Given problem: Continue the passage on steam pyrolysis of crude oil feedstocks, starting right after its last sentence.

As the BMCI decreases, ethylene yields are expected to increase.
Therefore, highly paraffinic or low aromatic feeds are usually
preferred for steam pyrolysis to obtain higher yields of desired
olefins and to avoid higher undesirable products and coke formation
in the reactor coil section.
The absolute coke formation rates in a steam cracker have been
reported by Cai et al., "Coke Formation in Steam Crackers for
Ethylene Production," Chem. Eng. & Proc., vol. 41, (2002),
199-214. In general, the absolute coke formation rates are in the
ascending order of olefins>aromatics>paraffins, wherein
olefins represent heavy olefins
To be able to respond to the growing demand of these
petrochemicals, other type of feeds which can be made available in
larger quantities, such as raw crude oil, are attractive to
producers. Using crude oil feeds will minimize or eliminate the
likelihood of the refinery being a bottleneck in the production of
these petrochemicals.
While the steam pyrolysis process is well developed and suitable
for its intended purposes, the choice of feedstocks has been very
limited.
SUMMARY OF THE INVENTION
The system and process herein provides a steam pyrolysis zone
integrated with a hydroprocessing zone including residual bypass to
permit direct processing of crude oil feedstocks to produce
petrochemicals including olefins and aromatics.
The integrated hydrotreating and steam pyrolysis process for the
direct processing of a crude oil to produce olefinic and aromatic
petrochemicals comprises separating the crude oil into light
components and heavy components; charging the light components and
hydrogen to a hydroprocessing zone operating under conditions
effective to produce a hydroprocessed effluent having a reduced
content of contaminants, an increased paraffinicity, reduced Bureau
of Mines Correlation Index, and an increased American Petroleum
Institute gravity; thermally cracking the hydroprocessed effluent
in the presence of steam to produce a mixed product stream;
separating the mixed product stream; purifying hydrogen recovered
from the mixed product stream and recycling it to the
hydroprocessing zone; recovering olefins and aromatics from the
separated mixed product stream; and recovering a combined stream of
pyrolysis fuel oil from the separated mixed product stream and
heavy components from step (a) as a fuel oil blend.

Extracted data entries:
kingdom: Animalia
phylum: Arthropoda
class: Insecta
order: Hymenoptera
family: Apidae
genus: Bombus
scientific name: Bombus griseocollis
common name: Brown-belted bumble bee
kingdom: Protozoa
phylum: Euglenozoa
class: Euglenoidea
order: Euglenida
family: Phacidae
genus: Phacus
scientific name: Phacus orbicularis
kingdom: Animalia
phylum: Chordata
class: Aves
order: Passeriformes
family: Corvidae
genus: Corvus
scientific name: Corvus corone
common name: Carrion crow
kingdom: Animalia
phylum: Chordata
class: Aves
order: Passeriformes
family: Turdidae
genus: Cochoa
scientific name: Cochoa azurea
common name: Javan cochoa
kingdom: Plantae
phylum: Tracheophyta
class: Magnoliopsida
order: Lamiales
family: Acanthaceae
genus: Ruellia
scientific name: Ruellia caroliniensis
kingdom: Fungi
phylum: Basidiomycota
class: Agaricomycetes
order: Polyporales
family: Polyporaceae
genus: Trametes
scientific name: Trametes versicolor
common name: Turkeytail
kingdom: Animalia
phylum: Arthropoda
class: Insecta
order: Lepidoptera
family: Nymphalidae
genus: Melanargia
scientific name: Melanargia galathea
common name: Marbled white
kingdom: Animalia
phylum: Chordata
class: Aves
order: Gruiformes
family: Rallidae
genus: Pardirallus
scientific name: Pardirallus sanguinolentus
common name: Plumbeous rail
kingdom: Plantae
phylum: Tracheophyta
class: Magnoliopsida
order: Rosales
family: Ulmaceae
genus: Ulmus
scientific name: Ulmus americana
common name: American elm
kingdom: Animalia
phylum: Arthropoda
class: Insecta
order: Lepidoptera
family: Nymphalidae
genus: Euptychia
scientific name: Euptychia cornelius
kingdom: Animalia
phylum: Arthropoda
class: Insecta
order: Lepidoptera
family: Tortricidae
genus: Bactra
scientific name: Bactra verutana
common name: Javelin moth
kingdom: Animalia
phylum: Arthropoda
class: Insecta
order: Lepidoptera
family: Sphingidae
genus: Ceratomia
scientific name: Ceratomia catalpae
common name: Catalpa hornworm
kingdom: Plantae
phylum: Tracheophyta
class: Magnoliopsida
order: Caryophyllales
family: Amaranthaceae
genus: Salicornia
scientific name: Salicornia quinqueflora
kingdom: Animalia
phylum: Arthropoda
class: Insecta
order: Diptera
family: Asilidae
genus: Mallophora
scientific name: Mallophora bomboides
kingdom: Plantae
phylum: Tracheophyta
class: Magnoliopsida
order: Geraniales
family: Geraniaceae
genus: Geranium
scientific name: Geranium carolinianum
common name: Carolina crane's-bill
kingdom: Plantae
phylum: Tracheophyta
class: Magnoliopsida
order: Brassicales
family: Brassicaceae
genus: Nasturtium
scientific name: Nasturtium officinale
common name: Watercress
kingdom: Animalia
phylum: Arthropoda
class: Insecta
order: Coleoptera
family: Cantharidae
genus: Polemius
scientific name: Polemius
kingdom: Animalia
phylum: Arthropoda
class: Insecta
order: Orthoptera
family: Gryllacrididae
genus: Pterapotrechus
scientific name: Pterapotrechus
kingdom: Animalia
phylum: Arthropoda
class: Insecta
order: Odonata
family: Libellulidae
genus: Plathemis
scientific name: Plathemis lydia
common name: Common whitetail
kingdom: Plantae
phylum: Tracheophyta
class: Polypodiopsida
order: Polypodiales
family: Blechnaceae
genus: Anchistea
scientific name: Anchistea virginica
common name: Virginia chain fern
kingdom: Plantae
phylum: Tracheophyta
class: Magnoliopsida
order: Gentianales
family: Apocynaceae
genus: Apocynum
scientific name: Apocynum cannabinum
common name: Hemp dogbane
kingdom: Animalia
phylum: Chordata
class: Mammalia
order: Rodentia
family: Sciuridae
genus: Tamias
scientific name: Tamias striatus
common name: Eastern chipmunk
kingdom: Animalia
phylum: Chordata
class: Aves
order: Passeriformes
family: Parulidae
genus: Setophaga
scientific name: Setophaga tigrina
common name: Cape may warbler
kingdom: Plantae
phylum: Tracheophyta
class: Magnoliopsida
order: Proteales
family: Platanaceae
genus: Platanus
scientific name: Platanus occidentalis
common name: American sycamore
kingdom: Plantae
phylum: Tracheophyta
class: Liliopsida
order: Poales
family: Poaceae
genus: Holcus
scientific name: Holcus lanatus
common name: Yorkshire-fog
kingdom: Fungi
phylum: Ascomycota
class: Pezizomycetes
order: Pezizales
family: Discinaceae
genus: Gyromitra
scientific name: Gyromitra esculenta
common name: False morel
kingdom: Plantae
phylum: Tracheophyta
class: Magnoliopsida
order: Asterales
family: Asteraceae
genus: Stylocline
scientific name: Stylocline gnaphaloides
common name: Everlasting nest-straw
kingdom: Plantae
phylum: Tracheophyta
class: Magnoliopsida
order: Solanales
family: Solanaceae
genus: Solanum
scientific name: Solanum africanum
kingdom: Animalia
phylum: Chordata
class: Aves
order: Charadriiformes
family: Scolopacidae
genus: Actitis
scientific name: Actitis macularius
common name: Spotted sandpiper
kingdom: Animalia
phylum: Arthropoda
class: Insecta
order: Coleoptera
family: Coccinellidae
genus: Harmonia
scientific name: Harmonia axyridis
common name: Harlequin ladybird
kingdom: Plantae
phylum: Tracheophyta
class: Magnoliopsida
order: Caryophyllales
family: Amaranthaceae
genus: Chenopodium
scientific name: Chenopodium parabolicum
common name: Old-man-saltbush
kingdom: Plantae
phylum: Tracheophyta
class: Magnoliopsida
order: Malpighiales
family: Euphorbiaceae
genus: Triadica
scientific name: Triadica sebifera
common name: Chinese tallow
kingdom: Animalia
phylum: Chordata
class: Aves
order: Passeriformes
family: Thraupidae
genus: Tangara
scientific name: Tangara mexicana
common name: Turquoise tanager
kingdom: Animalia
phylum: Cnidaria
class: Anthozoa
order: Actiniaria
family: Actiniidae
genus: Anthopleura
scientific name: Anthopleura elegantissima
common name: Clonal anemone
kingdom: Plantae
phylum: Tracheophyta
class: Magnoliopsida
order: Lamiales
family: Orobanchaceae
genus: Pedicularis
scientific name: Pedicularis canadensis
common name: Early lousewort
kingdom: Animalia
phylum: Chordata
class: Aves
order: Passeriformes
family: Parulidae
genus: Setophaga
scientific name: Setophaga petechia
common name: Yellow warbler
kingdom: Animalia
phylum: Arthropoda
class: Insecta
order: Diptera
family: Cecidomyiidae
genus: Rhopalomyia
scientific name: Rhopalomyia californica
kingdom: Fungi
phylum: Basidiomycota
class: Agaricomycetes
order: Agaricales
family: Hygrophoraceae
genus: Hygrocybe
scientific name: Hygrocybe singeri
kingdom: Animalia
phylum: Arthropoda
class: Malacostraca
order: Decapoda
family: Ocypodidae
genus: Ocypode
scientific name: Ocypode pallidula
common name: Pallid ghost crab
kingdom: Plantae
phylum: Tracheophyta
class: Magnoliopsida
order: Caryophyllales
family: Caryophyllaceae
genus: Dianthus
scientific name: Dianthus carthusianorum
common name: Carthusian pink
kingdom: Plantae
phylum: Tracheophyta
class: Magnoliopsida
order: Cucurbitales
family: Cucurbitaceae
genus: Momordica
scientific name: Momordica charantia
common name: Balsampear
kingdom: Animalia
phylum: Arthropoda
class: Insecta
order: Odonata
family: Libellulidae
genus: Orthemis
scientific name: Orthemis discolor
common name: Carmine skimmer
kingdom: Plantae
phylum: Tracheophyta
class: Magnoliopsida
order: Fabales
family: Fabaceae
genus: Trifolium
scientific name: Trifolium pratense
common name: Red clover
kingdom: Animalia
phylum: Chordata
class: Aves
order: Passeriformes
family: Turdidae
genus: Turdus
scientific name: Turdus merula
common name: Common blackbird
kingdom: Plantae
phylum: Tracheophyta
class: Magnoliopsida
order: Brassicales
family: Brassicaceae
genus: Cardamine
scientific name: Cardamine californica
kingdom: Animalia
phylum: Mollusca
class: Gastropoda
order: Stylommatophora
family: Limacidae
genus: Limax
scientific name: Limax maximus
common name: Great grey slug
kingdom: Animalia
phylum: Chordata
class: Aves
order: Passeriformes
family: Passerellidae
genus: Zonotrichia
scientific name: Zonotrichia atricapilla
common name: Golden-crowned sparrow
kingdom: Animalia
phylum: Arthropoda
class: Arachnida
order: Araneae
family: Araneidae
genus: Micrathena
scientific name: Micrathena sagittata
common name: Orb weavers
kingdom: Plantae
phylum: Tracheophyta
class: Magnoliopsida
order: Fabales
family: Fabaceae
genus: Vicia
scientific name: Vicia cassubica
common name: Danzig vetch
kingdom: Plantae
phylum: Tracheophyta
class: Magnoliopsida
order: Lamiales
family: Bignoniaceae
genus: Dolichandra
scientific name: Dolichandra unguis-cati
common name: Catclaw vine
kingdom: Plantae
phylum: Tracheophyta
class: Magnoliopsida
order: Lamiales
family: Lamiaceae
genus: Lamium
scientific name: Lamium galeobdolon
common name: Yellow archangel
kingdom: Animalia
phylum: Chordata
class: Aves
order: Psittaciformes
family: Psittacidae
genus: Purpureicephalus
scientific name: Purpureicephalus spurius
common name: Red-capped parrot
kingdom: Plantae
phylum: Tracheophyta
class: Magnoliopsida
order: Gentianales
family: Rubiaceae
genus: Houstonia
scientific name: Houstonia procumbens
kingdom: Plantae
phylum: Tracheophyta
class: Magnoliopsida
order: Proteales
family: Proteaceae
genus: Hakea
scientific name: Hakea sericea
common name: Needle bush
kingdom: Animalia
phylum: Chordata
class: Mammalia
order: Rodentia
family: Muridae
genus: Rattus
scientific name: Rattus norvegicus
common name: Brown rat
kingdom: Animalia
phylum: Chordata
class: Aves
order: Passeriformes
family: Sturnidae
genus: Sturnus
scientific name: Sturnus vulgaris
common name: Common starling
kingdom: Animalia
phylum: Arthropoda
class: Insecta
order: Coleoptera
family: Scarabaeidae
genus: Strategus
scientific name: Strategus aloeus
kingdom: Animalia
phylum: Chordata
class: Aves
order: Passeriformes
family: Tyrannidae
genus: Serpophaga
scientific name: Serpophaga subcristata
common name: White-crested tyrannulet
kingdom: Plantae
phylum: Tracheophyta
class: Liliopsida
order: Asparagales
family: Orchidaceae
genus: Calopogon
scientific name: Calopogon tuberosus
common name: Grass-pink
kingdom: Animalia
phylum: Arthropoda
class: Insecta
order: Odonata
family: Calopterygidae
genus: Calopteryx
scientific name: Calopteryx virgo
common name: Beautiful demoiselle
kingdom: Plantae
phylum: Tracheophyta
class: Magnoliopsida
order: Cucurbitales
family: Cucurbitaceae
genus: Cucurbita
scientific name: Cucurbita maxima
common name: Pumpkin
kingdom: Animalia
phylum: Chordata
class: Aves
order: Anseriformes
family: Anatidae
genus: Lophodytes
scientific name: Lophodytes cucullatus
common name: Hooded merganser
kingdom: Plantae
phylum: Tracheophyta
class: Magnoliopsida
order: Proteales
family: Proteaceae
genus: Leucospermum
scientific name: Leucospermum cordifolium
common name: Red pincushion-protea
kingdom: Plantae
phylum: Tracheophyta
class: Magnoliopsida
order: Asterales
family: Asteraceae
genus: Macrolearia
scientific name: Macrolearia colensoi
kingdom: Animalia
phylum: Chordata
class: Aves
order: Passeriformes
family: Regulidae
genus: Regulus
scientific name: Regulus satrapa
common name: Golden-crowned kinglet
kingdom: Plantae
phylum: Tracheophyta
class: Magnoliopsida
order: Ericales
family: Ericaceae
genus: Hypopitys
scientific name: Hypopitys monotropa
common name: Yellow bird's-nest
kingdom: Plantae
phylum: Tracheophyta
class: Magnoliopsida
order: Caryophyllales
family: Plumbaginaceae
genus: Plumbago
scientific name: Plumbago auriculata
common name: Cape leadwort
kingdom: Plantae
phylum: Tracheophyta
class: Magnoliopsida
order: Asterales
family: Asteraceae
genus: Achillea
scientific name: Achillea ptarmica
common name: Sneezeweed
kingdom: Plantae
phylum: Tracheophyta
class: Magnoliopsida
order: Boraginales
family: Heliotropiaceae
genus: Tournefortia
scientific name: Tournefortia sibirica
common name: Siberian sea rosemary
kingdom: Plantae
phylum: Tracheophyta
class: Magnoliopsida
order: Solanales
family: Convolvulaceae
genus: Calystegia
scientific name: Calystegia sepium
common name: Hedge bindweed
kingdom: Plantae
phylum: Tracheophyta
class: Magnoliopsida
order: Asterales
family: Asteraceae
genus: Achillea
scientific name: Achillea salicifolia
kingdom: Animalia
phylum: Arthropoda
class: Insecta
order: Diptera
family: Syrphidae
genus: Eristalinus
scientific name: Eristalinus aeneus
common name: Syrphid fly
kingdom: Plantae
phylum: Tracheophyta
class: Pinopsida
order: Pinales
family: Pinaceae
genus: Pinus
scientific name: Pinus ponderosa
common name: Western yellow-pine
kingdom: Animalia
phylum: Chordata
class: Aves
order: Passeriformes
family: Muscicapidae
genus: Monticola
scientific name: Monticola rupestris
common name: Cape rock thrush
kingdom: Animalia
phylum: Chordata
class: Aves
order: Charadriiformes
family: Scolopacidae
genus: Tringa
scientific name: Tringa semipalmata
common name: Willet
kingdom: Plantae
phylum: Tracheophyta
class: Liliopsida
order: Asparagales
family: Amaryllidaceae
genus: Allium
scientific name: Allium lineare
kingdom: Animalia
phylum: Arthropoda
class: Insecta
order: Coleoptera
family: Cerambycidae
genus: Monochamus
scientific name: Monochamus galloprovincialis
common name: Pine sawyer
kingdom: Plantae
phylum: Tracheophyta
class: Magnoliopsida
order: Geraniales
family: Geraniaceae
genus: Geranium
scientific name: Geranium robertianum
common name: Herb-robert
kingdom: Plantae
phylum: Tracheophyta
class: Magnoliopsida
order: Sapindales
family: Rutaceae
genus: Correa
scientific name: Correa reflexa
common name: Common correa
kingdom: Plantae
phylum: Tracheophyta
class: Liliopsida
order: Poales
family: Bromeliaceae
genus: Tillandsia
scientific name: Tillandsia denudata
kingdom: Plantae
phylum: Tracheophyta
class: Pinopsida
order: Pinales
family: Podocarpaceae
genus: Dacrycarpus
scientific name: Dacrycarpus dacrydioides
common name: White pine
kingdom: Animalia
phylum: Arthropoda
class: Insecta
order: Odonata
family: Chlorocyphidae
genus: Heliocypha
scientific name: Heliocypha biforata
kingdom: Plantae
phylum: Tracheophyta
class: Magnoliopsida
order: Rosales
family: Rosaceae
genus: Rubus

Result of the task:
As used herein, the term "crude oil" is to be understood to include
whole crude oil from conventional sources, including crude oil that
has undergone some pre-treatment. The term crude oil will also be
understood to include that which has been subjected to water-oil
separation; and/or gas-oil separation; and/or desalting; and/or
stabilization.
Other aspects, embodiments, and advantages of the process of the
present invention are discussed in detail below. Moreover, it is to
be understood that both the foregoing information and the following
detailed description are merely illustrative examples of various
aspects and embodiments, and are intended to provide an overview or
framework for understanding the nature and character of the claimed
features and embodiments. The accompanying drawings are
illustrative and are provided to further the understanding of the
various aspects and embodiments of the process of the
invention.
BRIEF DESCRIPTION OF THE DRAWINGS
The invention will be described in further detail below and with
reference to the attached drawings where:
FIG. 1 is a process flow diagram of an embodiment of an integrated
process described herein;
FIGS. 2A-2C are schematic illustrations in perspective, top and
side views of a vapor-liquid separation device used in certain
embodiments of the integrated process described herein; and
FIGS. 3A-3C are schematic illustrations in section, enlarged
section and top section views of a vapor-liquid separation device
in a flash vessel used in certain embodiments of the integrated
process described herein.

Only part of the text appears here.